**Short task:**
Reproduce word for word the lines starting with the line that contains "pose: elev=287.3 azim=200.7" and going on through the line that contains "Dot at: (286, 249)", with both of those lines included. Leave the pictures out of your answer.

**Records provided:**
|---|
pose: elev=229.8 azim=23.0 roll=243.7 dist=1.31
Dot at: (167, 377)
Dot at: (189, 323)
|---|
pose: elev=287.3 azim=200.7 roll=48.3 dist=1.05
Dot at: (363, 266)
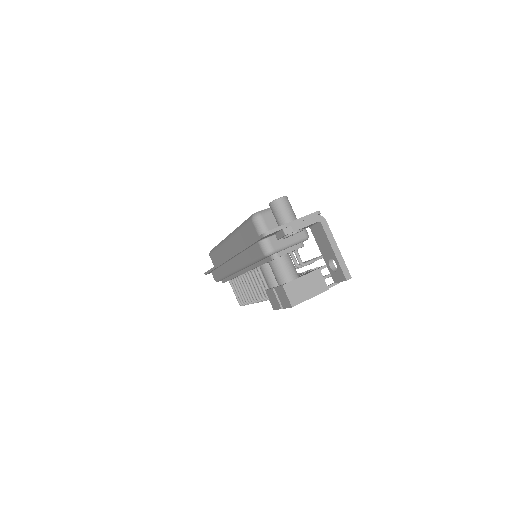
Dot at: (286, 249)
|---|
**Solution for this task:**
pose: elev=287.3 azim=200.7 roll=48.3 dist=1.05
Dot at: (363, 266)
Dot at: (286, 249)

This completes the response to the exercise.